Short of outright separation, clear communication between the two states during future crises will remain extremely important. The use of a hotline between each country’s Director-General of Military Operations (DGMO) during the May 2025 crisis shows that both sides are open to communication even in the heat of conflict. Beyond these military backchannels, India and Pakistan should also activate a similar hotline between the countries’ foreign secretaries to facilitate direct government to government contact for nuclear risk reduction. Undoubtedly, in the current trust-deficient environment, the prospect of either side initiating talks about disentanglement and risk reduction appears difficult to fathom. However, establishing mechanisms for communication, verification, and technical and confidence building dialogue is critical in peace time to lay the foundation for risk reduction in the event of a future conflict.
“Another important—and more concrete—step would be to upgrade the existing pre-launch notification agreement, which currently covers only ballistic missiles.”
Another important—and more concrete—step would be to upgrade the existing pre-launch notification agreement, which currently covers only ballistic missiles.
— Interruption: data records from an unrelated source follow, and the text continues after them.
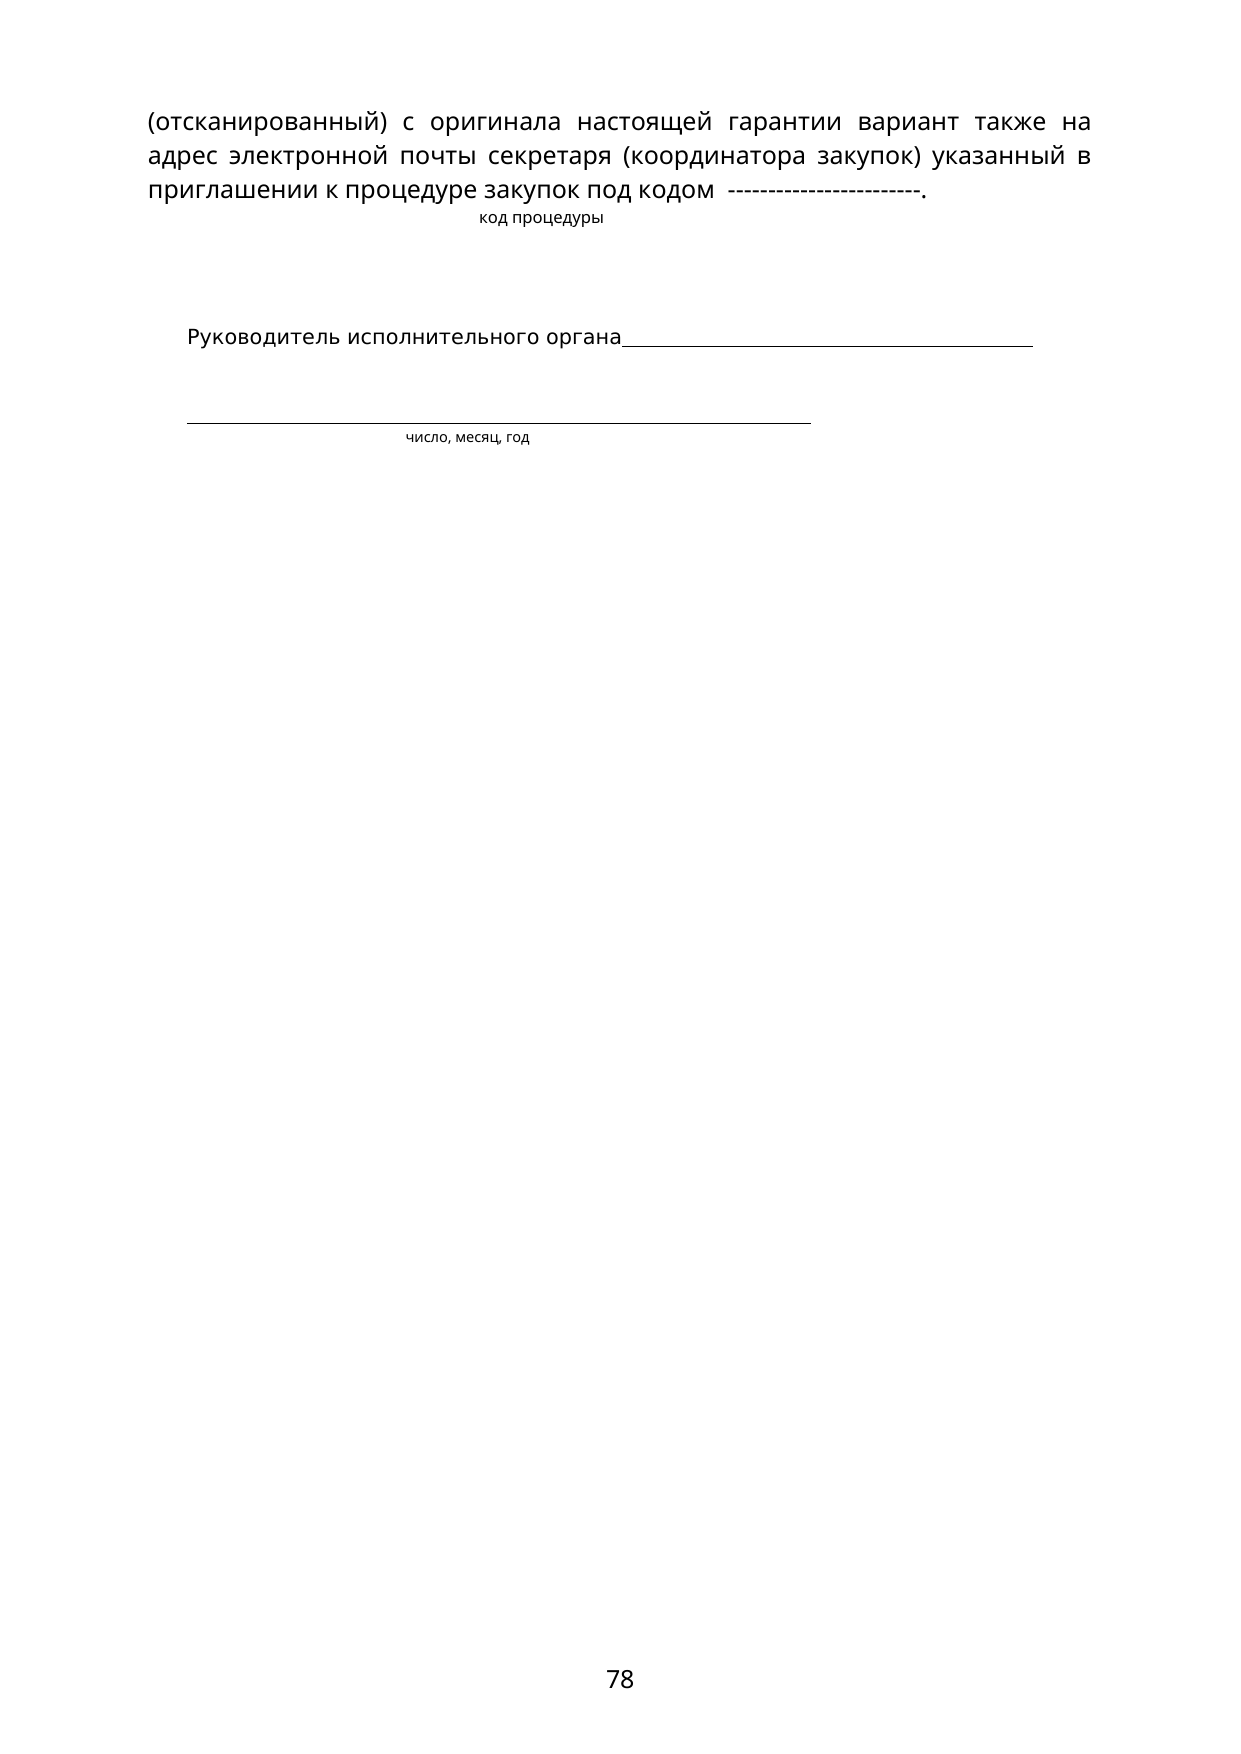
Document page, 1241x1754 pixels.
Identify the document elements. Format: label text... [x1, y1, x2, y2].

text число, месяц, год [148, 426, 1092, 461]
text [148, 103, 1092, 206]
text Руководитель исполнительного органа [148, 325, 1092, 349]
text код процедуры [148, 206, 1092, 228]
Both cruise missiles and hypersonic systems should be incorporated into this framework, reducing the risk of misperception if scenarios like the 2022 BrahMos accident recur.
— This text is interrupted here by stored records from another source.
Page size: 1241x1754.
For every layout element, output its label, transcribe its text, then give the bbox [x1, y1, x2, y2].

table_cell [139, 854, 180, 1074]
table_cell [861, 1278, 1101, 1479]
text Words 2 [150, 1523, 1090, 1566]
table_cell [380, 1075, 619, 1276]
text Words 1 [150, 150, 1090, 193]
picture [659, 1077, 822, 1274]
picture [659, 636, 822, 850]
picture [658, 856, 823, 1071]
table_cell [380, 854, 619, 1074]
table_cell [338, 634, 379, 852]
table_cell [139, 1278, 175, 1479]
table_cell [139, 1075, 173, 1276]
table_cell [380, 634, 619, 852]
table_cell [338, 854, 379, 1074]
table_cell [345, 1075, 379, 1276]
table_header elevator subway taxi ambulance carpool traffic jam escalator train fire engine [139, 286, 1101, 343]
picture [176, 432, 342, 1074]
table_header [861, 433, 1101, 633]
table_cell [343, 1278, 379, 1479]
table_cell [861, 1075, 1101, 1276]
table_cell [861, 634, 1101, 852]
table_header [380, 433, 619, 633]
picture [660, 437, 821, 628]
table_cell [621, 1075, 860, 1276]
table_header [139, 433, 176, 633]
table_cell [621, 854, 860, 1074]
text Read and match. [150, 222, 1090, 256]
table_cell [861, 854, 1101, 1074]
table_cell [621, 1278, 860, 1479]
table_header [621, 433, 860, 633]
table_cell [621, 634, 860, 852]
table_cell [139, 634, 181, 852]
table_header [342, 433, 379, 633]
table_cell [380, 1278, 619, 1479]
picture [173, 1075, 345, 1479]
India and Pakistan’s two experiences in March 2022 and May 2025 demonstrate that the employment of dual-use systems by the adversary does not necessarily trigger inadvertent escalation and that dual-capable systems are not inherently destabilizing. However, ambiguity due to structural factors such as payload uncertainty and compressed decision timelines present latent risks that could influence decision-makers during prolonged conflicts. Dismantling dual-capable systems full-stop is not a feasible proposition due to operational and financial constraints. Nevertheless, their dangers can be lowered by institutionalizing risk reduction measures that disentangle nuclear and conventional forces, in turn minimizing the probability of inadvertent escalation and strengthening crisis stability between the two nuclear-armed states.